Work order » Leave out the pictures and set down the rest of the listing below word for word.

Excerpted records »

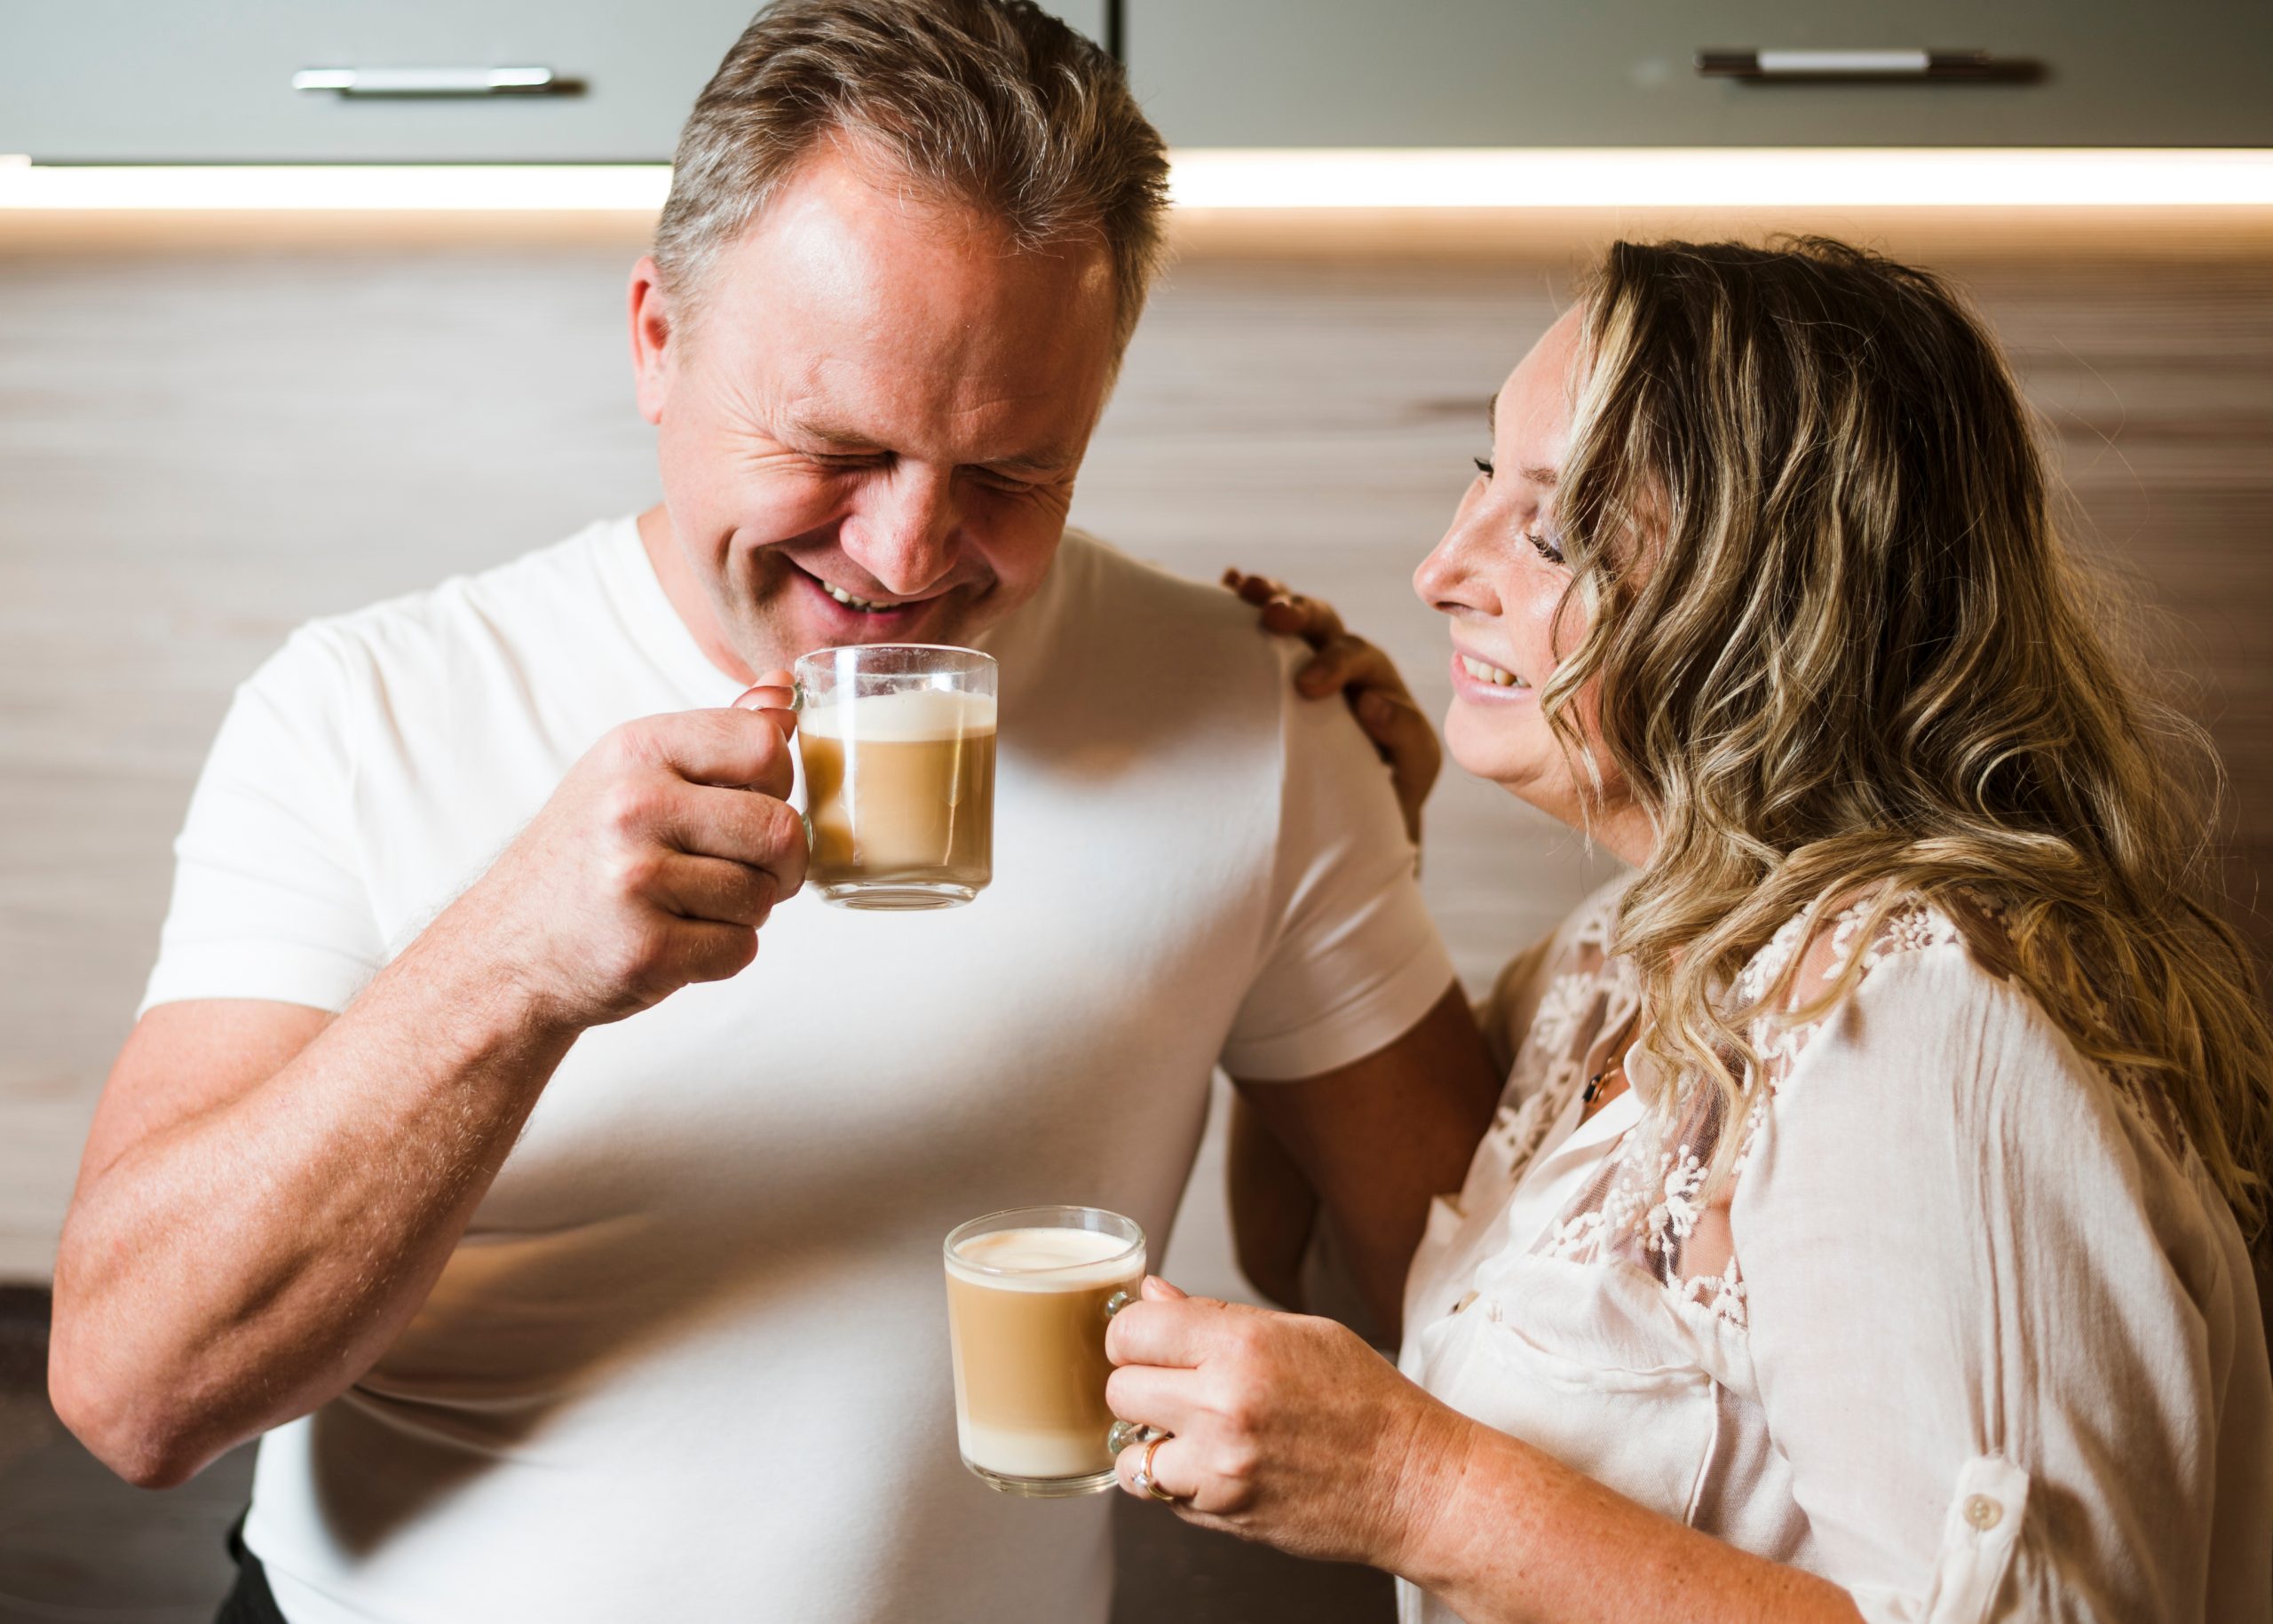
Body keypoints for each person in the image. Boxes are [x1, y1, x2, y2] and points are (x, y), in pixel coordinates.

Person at [44, 4, 1501, 1621]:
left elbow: (1500, 1319)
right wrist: (507, 964)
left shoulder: (1254, 715)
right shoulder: (361, 708)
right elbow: (133, 1395)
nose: (905, 555)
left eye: (1014, 471)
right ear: (659, 339)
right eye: (838, 447)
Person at [1106, 238, 2273, 1622]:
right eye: (1485, 475)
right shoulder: (1613, 960)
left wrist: (1418, 1488)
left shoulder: (1918, 1018)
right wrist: (1343, 857)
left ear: (1774, 608)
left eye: (1553, 527)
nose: (1440, 569)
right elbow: (1341, 1262)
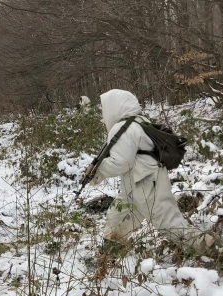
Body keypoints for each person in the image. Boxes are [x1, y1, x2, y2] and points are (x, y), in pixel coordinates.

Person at [89, 89, 214, 258]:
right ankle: (109, 257)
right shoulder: (140, 122)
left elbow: (122, 162)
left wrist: (98, 170)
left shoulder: (122, 127)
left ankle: (213, 249)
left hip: (146, 182)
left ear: (114, 106)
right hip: (137, 182)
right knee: (118, 216)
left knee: (168, 224)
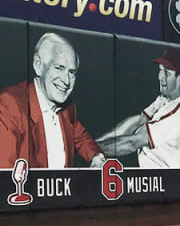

Solution for this exercise »
Body keypoints for each person in the image. Boxes are [x1, y1, x2, y2] and points are (x, y), in pixel coordinates.

Person at [44, 4, 1501, 1621]:
left elbow: (1500, 1319)
right wrist: (507, 964)
left shoulder: (1254, 715)
right shoulder: (361, 708)
right elbow: (133, 1395)
nose: (905, 555)
left eye: (1014, 471)
right ear: (659, 339)
right eye: (838, 447)
Person at [1106, 238, 2273, 1622]:
right eye: (1485, 475)
right shoulder: (1613, 960)
left wrist: (1418, 1488)
left shoulder: (1918, 1018)
right wrist: (1343, 857)
left ear: (1774, 608)
left eye: (1553, 527)
nose: (1440, 569)
right elbow: (1341, 1262)
Body keypoints for each person in the image. Boxes are [x1, y1, x2, y2] and points are (x, y), in pixel coordinates.

Person at [89, 89, 214, 258]:
right ankle: (109, 257)
right shoulder: (140, 122)
left elbow: (122, 162)
left wrist: (98, 170)
left shoulder: (122, 127)
left ankle: (213, 249)
left hip: (146, 182)
left ear: (114, 106)
right hip: (137, 182)
right knee: (118, 216)
left knee: (168, 224)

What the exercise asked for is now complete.